[Saved data entries]

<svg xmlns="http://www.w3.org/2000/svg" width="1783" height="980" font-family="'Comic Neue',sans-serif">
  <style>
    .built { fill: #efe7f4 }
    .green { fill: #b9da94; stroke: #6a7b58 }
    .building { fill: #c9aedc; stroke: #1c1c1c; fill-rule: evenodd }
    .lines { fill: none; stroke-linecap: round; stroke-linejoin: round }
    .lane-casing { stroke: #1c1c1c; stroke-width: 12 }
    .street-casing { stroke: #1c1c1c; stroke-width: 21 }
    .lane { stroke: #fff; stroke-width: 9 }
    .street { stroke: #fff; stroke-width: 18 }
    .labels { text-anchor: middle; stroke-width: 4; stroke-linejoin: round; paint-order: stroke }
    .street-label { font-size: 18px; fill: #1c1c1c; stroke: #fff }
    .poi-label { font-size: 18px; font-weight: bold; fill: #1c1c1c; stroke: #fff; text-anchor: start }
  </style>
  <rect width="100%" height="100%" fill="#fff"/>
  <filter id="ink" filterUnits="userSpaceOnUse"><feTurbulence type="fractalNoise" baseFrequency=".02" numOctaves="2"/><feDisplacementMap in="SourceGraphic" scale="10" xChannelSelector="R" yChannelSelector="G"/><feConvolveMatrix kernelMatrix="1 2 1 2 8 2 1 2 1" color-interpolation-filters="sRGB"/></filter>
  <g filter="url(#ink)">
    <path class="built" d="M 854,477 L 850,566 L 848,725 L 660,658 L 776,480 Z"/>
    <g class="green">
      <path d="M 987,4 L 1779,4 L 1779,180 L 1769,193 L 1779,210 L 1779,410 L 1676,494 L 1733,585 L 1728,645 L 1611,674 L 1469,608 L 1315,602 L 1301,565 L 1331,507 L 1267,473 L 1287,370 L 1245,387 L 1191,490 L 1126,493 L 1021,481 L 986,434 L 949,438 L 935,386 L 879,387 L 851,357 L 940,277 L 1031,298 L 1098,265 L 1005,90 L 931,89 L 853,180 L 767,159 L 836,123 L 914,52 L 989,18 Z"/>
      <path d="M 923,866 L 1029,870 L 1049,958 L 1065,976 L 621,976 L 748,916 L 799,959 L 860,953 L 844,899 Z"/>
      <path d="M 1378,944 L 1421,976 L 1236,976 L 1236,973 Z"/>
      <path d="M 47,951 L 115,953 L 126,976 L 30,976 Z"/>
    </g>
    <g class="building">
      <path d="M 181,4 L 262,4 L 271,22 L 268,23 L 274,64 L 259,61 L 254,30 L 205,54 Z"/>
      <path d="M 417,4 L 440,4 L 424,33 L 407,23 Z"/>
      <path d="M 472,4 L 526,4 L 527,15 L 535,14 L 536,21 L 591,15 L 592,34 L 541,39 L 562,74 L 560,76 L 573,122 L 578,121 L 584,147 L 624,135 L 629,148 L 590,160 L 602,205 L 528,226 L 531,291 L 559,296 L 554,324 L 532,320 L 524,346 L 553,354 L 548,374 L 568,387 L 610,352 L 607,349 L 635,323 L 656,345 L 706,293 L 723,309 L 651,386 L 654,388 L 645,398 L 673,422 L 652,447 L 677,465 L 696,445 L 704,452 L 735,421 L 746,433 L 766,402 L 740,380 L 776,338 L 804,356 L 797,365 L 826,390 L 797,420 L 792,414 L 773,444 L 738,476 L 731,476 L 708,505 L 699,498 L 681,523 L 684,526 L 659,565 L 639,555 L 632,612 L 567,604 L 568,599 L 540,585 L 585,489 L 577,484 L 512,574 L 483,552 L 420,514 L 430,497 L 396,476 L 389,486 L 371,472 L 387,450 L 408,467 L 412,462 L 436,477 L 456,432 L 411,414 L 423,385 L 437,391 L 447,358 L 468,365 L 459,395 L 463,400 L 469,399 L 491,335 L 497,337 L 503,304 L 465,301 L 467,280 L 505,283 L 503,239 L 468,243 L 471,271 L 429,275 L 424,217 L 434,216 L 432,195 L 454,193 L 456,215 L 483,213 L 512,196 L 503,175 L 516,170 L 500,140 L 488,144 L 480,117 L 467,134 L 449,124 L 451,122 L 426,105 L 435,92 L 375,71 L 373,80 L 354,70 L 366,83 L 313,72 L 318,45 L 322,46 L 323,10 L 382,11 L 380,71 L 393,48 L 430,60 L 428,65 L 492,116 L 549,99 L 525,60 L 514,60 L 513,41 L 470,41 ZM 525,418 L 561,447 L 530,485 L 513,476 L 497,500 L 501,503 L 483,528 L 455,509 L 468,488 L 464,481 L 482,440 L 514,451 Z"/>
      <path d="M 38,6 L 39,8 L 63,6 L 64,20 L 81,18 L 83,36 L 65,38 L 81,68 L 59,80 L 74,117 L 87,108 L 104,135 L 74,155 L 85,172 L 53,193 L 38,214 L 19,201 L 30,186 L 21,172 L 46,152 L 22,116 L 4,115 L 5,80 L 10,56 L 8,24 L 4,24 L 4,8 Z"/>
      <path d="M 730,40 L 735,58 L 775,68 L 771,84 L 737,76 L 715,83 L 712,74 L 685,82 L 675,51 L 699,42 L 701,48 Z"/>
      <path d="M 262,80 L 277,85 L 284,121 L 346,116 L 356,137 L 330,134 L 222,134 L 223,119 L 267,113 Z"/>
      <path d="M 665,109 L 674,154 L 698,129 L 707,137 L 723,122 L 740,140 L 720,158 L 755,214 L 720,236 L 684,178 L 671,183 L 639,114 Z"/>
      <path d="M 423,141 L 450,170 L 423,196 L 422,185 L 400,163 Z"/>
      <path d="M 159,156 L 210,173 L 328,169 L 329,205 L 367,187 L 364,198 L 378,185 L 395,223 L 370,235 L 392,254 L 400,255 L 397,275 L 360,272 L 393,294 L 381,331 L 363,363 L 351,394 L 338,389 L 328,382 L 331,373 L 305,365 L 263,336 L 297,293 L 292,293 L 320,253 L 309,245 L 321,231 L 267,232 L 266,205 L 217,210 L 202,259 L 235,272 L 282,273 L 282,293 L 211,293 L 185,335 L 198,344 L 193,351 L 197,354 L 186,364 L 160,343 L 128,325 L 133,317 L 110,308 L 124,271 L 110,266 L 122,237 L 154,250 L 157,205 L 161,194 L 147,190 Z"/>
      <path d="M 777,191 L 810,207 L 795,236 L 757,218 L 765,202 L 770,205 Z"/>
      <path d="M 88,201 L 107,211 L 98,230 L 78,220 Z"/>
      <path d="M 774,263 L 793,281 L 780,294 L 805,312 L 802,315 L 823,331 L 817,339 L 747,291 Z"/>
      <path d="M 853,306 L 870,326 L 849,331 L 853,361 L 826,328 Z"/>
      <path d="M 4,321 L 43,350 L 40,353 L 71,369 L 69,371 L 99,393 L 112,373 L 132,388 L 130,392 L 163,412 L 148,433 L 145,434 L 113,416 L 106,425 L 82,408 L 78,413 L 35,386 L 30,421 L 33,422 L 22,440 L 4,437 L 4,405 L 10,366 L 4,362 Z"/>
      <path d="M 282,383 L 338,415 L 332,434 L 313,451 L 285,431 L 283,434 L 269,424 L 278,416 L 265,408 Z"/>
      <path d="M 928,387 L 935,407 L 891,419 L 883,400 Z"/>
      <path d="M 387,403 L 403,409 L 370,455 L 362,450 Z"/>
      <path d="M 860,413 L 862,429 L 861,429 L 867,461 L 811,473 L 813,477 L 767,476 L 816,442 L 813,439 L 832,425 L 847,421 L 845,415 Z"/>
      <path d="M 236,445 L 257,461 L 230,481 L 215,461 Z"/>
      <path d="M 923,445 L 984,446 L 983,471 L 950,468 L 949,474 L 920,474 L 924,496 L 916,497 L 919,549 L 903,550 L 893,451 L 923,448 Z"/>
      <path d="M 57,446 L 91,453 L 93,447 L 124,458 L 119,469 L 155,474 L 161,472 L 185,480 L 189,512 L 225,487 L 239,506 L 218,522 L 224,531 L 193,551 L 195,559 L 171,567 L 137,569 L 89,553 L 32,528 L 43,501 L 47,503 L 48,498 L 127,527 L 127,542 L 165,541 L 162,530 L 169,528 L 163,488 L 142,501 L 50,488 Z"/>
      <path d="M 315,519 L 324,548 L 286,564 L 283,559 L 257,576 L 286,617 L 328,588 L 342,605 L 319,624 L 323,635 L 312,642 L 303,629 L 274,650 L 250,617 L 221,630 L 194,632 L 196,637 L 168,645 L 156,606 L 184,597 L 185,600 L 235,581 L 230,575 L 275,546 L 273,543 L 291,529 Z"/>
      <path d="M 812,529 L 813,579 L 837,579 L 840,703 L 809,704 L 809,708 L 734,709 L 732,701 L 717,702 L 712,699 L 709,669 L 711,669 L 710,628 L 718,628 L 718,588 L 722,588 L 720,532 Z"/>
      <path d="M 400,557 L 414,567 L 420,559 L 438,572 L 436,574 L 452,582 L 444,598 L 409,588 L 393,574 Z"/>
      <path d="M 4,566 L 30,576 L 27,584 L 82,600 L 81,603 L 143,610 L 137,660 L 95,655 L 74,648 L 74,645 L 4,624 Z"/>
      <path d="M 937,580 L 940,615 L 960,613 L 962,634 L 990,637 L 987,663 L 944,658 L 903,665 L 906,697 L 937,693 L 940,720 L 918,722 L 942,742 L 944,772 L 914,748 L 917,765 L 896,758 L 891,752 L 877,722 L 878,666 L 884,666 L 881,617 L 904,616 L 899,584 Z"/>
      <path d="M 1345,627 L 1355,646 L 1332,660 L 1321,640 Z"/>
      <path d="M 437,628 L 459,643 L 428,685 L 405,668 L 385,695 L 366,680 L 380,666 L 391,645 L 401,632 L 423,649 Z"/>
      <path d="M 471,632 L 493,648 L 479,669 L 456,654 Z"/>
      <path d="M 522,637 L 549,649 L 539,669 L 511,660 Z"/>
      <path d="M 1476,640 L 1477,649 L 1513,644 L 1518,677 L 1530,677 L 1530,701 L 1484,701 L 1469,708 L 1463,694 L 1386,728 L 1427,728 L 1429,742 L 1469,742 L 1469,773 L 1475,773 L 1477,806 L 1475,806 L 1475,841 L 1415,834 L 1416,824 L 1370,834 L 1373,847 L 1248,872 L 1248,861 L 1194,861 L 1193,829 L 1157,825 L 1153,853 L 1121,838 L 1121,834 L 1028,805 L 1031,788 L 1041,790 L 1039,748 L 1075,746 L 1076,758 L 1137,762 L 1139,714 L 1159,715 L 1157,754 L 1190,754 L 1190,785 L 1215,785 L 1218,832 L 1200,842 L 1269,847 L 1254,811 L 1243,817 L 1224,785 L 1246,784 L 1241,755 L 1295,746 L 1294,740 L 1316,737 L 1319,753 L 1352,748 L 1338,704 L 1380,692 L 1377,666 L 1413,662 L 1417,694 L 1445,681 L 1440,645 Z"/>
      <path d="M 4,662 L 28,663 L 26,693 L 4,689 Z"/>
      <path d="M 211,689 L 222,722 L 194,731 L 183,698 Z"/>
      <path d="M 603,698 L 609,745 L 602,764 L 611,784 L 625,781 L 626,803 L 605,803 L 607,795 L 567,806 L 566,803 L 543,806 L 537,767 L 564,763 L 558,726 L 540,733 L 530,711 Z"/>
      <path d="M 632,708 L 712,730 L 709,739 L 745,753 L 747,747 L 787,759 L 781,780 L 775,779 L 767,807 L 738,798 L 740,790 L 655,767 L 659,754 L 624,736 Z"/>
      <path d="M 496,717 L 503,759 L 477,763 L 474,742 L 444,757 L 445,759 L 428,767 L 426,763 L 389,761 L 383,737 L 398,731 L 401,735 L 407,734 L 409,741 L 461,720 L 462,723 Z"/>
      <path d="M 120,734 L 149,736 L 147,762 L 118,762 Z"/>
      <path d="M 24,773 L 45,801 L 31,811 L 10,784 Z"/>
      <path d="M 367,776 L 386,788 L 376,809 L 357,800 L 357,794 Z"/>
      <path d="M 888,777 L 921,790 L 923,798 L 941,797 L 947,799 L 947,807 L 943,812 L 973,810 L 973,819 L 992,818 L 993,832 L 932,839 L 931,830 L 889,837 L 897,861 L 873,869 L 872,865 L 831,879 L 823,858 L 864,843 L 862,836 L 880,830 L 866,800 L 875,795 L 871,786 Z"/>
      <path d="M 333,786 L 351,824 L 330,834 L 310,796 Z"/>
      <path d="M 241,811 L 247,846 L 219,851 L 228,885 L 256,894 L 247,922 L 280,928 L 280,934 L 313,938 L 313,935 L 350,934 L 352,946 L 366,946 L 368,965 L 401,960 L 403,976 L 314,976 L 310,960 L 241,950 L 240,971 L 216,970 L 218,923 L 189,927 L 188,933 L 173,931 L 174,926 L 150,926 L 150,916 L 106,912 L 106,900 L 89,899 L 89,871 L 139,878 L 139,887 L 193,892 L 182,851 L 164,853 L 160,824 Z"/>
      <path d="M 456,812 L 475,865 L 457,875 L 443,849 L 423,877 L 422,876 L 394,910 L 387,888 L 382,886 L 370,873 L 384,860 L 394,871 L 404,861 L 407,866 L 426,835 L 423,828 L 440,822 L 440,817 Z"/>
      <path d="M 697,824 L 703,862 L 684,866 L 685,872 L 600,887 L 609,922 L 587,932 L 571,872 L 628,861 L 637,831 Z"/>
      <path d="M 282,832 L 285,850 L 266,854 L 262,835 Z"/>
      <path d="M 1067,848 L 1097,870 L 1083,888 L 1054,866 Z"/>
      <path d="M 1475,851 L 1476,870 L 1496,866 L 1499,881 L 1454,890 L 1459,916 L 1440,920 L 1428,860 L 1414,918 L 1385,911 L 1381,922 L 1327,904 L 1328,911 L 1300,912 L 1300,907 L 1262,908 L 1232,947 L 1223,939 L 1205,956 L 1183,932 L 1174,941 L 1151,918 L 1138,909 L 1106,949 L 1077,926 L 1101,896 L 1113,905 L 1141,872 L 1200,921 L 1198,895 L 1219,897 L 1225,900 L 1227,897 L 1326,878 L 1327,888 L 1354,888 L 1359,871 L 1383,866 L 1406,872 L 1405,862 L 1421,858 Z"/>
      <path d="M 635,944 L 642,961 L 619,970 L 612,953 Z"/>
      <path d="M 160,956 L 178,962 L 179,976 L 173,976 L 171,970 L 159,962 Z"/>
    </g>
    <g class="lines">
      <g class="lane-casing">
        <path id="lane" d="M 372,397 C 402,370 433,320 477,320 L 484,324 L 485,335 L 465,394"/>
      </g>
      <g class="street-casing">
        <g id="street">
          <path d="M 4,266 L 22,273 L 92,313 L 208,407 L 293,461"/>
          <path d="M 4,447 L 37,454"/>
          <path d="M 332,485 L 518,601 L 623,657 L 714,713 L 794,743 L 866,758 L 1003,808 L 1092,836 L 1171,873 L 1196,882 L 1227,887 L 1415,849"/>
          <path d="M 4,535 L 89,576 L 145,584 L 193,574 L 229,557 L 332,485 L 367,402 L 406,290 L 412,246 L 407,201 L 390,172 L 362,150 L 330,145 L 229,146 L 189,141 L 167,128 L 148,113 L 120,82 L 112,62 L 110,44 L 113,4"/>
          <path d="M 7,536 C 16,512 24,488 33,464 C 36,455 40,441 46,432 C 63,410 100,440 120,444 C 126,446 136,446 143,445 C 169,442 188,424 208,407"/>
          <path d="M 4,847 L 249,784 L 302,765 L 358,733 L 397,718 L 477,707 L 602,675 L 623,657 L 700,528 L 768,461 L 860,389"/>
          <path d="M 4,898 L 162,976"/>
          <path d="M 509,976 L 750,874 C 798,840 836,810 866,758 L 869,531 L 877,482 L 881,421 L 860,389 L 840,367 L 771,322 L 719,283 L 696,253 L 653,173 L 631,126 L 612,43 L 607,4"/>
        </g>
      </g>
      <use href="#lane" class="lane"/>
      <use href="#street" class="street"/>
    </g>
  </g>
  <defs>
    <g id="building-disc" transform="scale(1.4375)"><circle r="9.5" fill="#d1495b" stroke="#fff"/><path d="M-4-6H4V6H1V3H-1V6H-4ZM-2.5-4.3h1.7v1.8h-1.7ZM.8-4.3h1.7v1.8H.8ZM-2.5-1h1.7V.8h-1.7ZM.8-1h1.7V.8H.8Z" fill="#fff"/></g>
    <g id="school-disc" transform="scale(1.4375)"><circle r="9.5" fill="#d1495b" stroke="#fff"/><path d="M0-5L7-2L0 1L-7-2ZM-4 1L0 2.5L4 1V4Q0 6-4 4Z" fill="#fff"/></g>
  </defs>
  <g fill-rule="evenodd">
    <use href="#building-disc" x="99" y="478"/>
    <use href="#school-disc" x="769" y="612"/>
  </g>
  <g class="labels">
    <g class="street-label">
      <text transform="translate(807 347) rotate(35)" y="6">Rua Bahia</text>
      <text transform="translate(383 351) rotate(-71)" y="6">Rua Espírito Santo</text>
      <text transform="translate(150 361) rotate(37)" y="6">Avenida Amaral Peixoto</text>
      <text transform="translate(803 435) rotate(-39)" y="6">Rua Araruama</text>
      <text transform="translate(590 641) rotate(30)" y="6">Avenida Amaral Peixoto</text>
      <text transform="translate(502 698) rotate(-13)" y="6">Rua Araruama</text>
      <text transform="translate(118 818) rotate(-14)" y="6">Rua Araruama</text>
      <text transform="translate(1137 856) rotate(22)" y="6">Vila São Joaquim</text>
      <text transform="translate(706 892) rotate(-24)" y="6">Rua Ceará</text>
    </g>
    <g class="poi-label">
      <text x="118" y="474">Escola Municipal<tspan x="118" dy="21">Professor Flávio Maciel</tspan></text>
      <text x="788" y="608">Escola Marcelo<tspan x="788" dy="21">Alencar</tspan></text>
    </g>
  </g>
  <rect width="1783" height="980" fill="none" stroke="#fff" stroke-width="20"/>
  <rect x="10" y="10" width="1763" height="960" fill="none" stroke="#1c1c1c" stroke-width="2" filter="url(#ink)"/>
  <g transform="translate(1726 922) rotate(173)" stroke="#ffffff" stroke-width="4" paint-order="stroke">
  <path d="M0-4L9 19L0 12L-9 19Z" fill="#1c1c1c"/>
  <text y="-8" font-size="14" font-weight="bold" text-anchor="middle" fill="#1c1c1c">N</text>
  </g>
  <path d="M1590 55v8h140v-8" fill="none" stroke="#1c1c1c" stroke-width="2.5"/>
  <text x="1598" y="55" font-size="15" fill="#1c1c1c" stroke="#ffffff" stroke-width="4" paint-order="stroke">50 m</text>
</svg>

What to work on: Starting from the records above, copy each line where the string "lines" is found.

Written solution:
    .lines { fill: none; stroke-linecap: round; stroke-linejoin: round }
    <g class="lines">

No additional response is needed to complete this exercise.